Atlassian Fixes CVE-2024-21687 & CVE-2024-21686 Vulnerabilities in Bamboo and Confluence

In a recent security advisory, Atlassian, a renowned software company known for its collaboration and productivity tools, has disclosed two high-severity vulnerabilities affecting its widely used products, Bamboo and Confluence. These security flaws have the potential to compromise sensitive data and disrupt operations for organizations relying on these platforms.

CVE-2024-21687 (CVSS 8.1): File Inclusion Vulnerability in Bamboo

The first vulnerability, tracked as CVE-2024-21687, impacts Bamboo Data Center and Server versions 9.0.0 through 9.6.3. This file inclusion vulnerability could enable an attacker to view the contents of local files or execute other files stored on the server, posing a significant risk to data confidentiality and integrity.

CVE-2024-21686 (CVSS 7.3): Stored XSS Vulnerability in Confluence

The second vulnerability, identified as CVE-2024-21686, affects Confluence Data Center and Server version 7.13 and above.
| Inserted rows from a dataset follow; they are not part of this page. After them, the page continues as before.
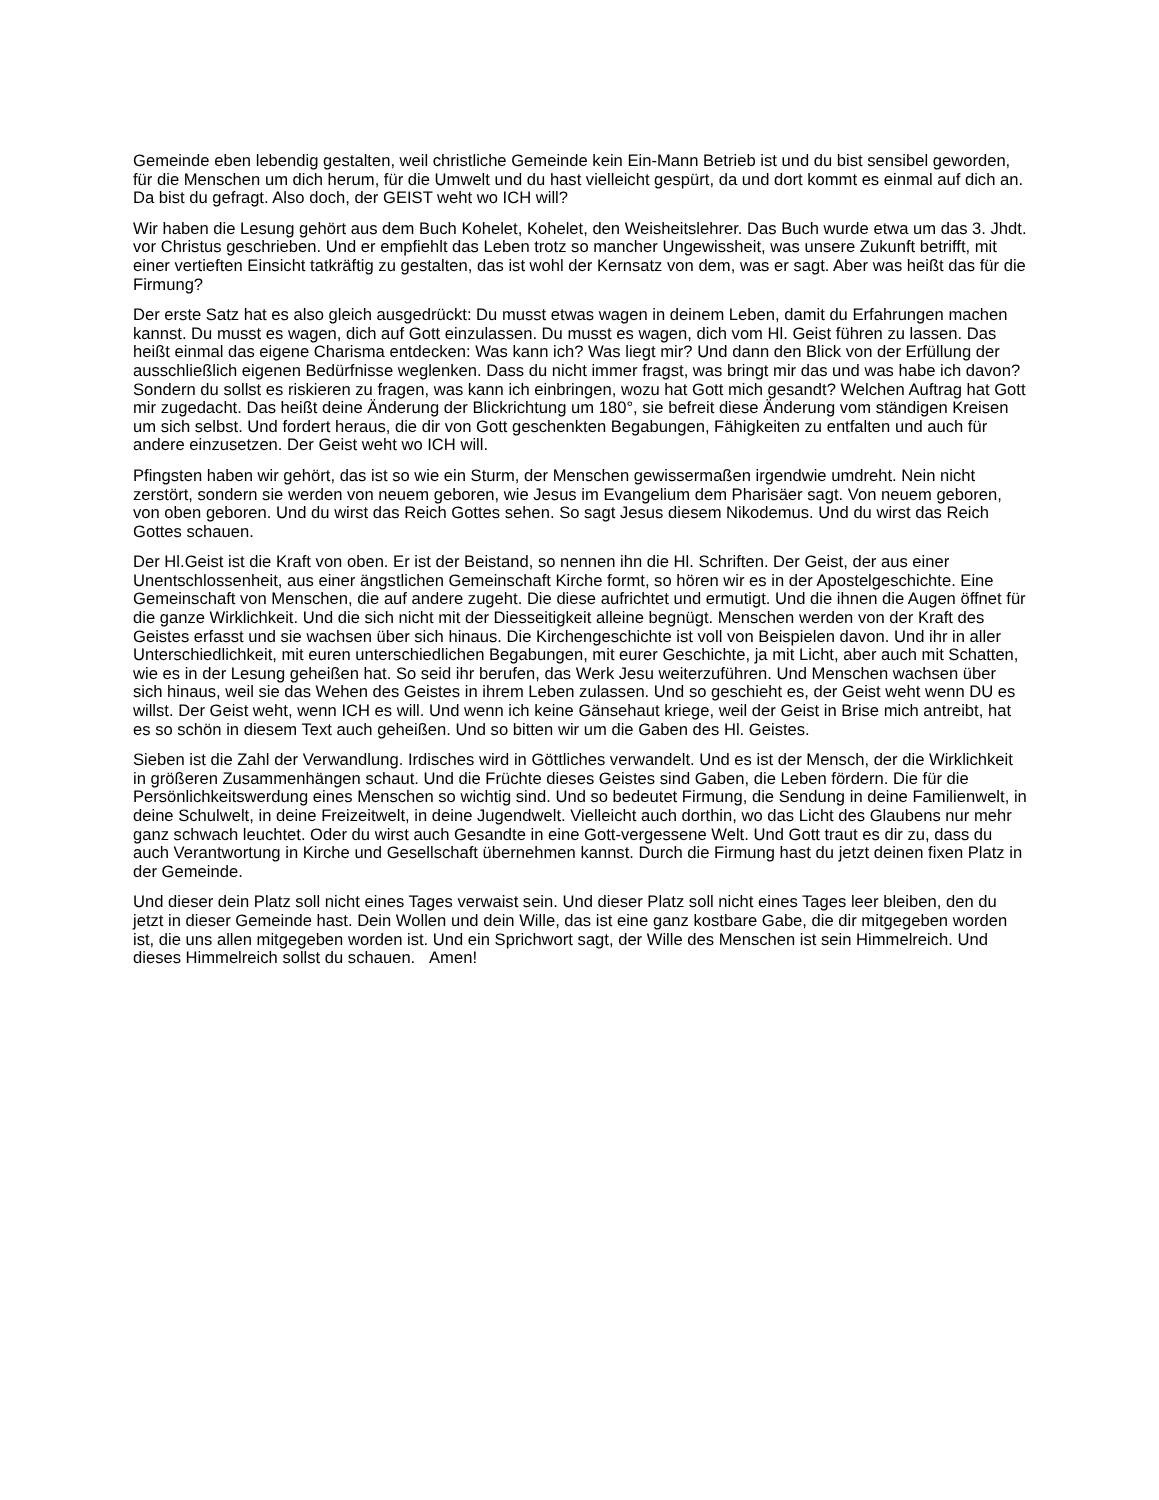Gemeinde eben lebendig gestalten, weil christliche Gemeinde kein Ein-Mann Betrieb ist und du bist sensibel geworden, für die Menschen um dich herum, für die Umwelt und du hast vielleicht gespürt, da und dort kommt es einmal auf dich an. Da bist du gefragt. Also doch, der GEIST weht wo ICH will?
Wir haben die Lesung gehört aus dem Buch Kohelet, Kohelet, den Weisheitslehrer. Das Buch wurde etwa um das 3. Jhdt. vor Christus geschrieben. Und er empfiehlt das Leben trotz so mancher Ungewissheit, was unsere Zukunft betrifft, mit einer vertieften Einsicht tatkräftig zu gestalten, das ist wohl der Kernsatz von dem, was er sagt. Aber was heißt das für die Firmung?
Der erste Satz hat es also gleich ausgedrückt: Du musst etwas wagen in deinem Leben, damit du Erfahrungen machen kannst. Du musst es wagen, dich auf Gott einzulassen. Du musst es wagen, dich vom Hl. Geist führen zu lassen. Das heißt einmal das eigene Charisma entdecken: Was kann ich? Was liegt mir? Und dann den Blick von der Erfüllung der ausschließlich eigenen Bedürfnisse weglenken. Dass du nicht immer fragst, was bringt mir das und was habe ich davon? Sondern du sollst es riskieren zu fragen, was kann ich einbringen, wozu hat Gott mich gesandt? Welchen Auftrag hat Gott mir zugedacht. Das heißt deine Änderung der Blickrichtung um 180°, sie befreit diese Änderung vom ständigen Kreisen um sich selbst. Und fordert heraus, die dir von Gott geschenkten Begabungen, Fähigkeiten zu entfalten und auch für andere einzusetzen. Der Geist weht wo ICH will.
Pfingsten haben wir gehört, das ist so wie ein Sturm, der Menschen gewissermaßen irgendwie umdreht. Nein nicht zerstört, sondern sie werden von neuem geboren, wie Jesus im Evangelium dem Pharisäer sagt. Von neuem geboren, von oben geboren. Und du wirst das Reich Gottes sehen. So sagt Jesus diesem Nikodemus. Und du wirst das Reich Gottes schauen.
Der Hl.Geist ist die Kraft von oben. Er ist der Beistand, so nennen ihn die Hl. Schriften. Der Geist, der aus einer Unentschlossenheit, aus einer ängstlichen Gemeinschaft Kirche formt, so hören wir es in der Apostelgeschichte. Eine Gemeinschaft von Menschen, die auf andere zugeht. Die diese aufrichtet und ermutigt. Und die ihnen die Augen öffnet für die ganze Wirklichkeit. Und die sich nicht mit der Diesseitigkeit alleine begnügt. Menschen werden von der Kraft des Geistes erfasst und sie wachsen über sich hinaus. Die Kirchengeschichte ist voll von Beispielen davon. Und ihr in aller Unterschiedlichkeit, mit euren unterschiedlichen Begabungen, mit eurer Geschichte, ja mit Licht, aber auch mit Schatten, wie es in der Lesung geheißen hat. So seid ihr berufen, das Werk Jesu weiterzuführen. Und Menschen wachsen über sich hinaus, weil sie das Wehen des Geistes in ihrem Leben zulassen. Und so geschieht es, der Geist weht wenn DU es willst. Der Geist weht, wenn ICH es will. Und wenn ich keine Gänsehaut kriege, weil der Geist in Brise mich antreibt, hat es so schön in diesem Text auch geheißen. Und so bitten wir um die Gaben des Hl. Geistes.
Sieben ist die Zahl der Verwandlung. Irdisches wird in Göttliches verwandelt. Und es ist der Mensch, der die Wirklichkeit in größeren Zusammenhängen schaut. Und die Früchte dieses Geistes sind Gaben, die Leben fördern. Die für die Persönlichkeitswerdung eines Menschen so wichtig sind. Und so bedeutet Firmung, die Sendung in deine Familienwelt, in deine Schulwelt, in deine Freizeitwelt, in deine Jugendwelt. Vielleicht auch dorthin, wo das Licht des Glaubens nur mehr ganz schwach leuchtet. Oder du wirst auch Gesandte in eine Gott-vergessene Welt. Und Gott traut es dir zu, dass du auch Verantwortung in Kirche und Gesellschaft übernehmen kannst. Durch die Firmung hast du jetzt deinen fixen Platz in der Gemeinde.
Und dieser dein Platz soll nicht eines Tages verwaist sein. Und dieser Platz soll nicht eines Tages leer bleiben, den du jetzt in dieser Gemeinde hast. Dein Wollen und dein Wille, das ist eine ganz kostbare Gabe, die dir mitgegeben worden ist, die uns allen mitgegeben worden ist. Und ein Sprichwort sagt, der Wille des Menschen ist sein Himmelreich. Und dieses Himmelreich sollst du schauen. Amen!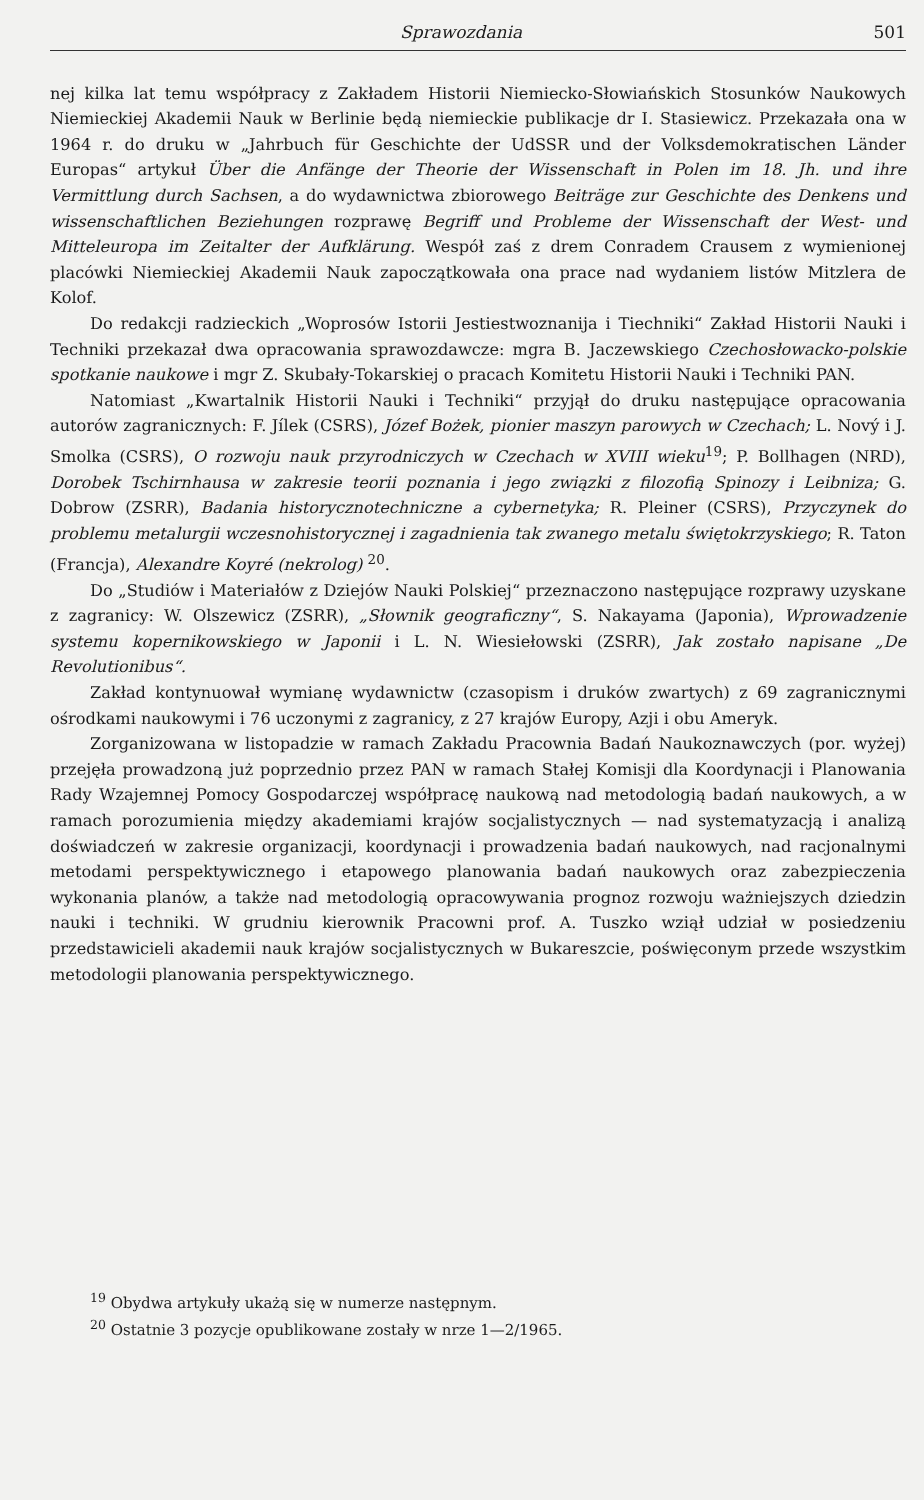Sprawozdania 501
nej kilka lat temu współpracy z Zakładem Historii Niemiecko-Słowiańskich Stosunków Naukowych Niemieckiej Akademii Nauk w Berlinie będą niemieckie publikacje dr I. Stasiewicz. Przekazała ona w 1964 r. do druku w „Jahrbuch für Geschichte der UdSSR und der Volksdemokratischen Länder Europas“ artykuł Über die Anfänge der Theorie der Wissenschaft in Polen im 18. Jh. und ihre Vermittlung durch Sachsen, a do wydawnictwa zbiorowego Beiträge zur Geschichte des Denkens und wissenschaftlichen Beziehungen rozprawę Begriff und Probleme der Wissenschaft der West- und Mitteleuropa im Zeitalter der Aufklärung. Wespół zaś z drem Conradem Crausem z wymienionej placówki Niemieckiej Akademii Nauk zapoczątkowała ona prace nad wydaniem listów Mitzlera de Kolof.
Do redakcji radzieckich „Woprosów Istorii Jestiestwoznanija i Tiechniki“ Zakład Historii Nauki i Techniki przekazał dwa opracowania sprawozdawcze: mgra B. Jaczewskiego Czechosłowacko-polskie spotkanie naukowe i mgr Z. Skubały-Tokarskiej o pracach Komitetu Historii Nauki i Techniki PAN.
Natomiast „Kwartalnik Historii Nauki i Techniki“ przyjął do druku następujące opracowania autorów zagranicznych: F. Jílek (CSRS), Józef Bożek, pionier maszyn parowych w Czechach; L. Nový i J. Smolka (CSRS), O rozwoju nauk przyrodniczych w Czechach w XVIII wieku<sup>19</sup>; P. Bollhagen (NRD), Dorobek Tschirnhausa w zakresie teorii poznania i jego związki z filozofią Spinozy i Leibniza; G. Dobrow (ZSRR), Badania historycznotechniczne a cybernetyka; R. Pleiner (CSRS), Przyczynek do problemu metalurgii wczesnohistorycznej i zagadnienia tak zwanego metalu świętokrzyskiego; R. Taton (Francja), Alexandre Koyré (nekrolog) <sup>20</sup>.
Do „Studiów i Materiałów z Dziejów Nauki Polskiej“ przeznaczono następujące rozprawy uzyskane z zagranicy: W. Olszewicz (ZSRR), „Słownik geograficzny“, S. Nakayama (Japonia), Wprowadzenie systemu kopernikowskiego w Japonii i L. N. Wiesiełowski (ZSRR), Jak zostało napisane „De Revolutionibus“.
Zakład kontynuował wymianę wydawnictw (czasopism i druków zwartych) z 69 zagranicznymi ośrodkami naukowymi i 76 uczonymi z zagranicy, z 27 krajów Europy, Azji i obu Ameryk.
Zorganizowana w listopadzie w ramach Zakładu Pracownia Badań Naukoznawczych (por. wyżej) przejęła prowadzoną już poprzednio przez PAN w ramach Stałej Komisji dla Koordynacji i Planowania Rady Wzajemnej Pomocy Gospodarczej współpracę naukową nad metodologią badań naukowych, a w ramach porozumienia między akademiami krajów socjalistycznych — nad systematyzacją i analizą doświadczeń w zakresie organizacji, koordynacji i prowadzenia badań naukowych, nad racjonalnymi metodami perspektywicznego i etapowego planowania badań naukowych oraz zabezpieczenia wykonania planów, a także nad metodologią opracowywania prognoz rozwoju ważniejszych dziedzin nauki i techniki. W grudniu kierownik Pracowni prof. A. Tuszko wziął udział w posiedzeniu przedstawicieli akademii nauk krajów socjalistycznych w Bukareszcie, poświęconym przede wszystkim metodologii planowania perspektywicznego.
<sup>19</sup> Obydwa artykuły ukażą się w numerze następnym.
<sup>20</sup> Ostatnie 3 pozycje opublikowane zostały w nrze 1—2/1965.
This stored cross-site scripting (XSS) vulnerability could allow an attacker to inject malicious code into web pages viewed by other users, potentially leading to unauthorized access or data theft.

Update Now

Atlassian strongly recommends that Bamboo and Confluence users upgrade to the latest version or one of the specified fixed versions to mitigate this vulnerability. Failure to address these vulnerabilities could result in severe breaches of confidentiality and integrity, potentially compromising sensitive data and operational integrity. For more detailed information and updates, visit Atlassian’s official security advisory page.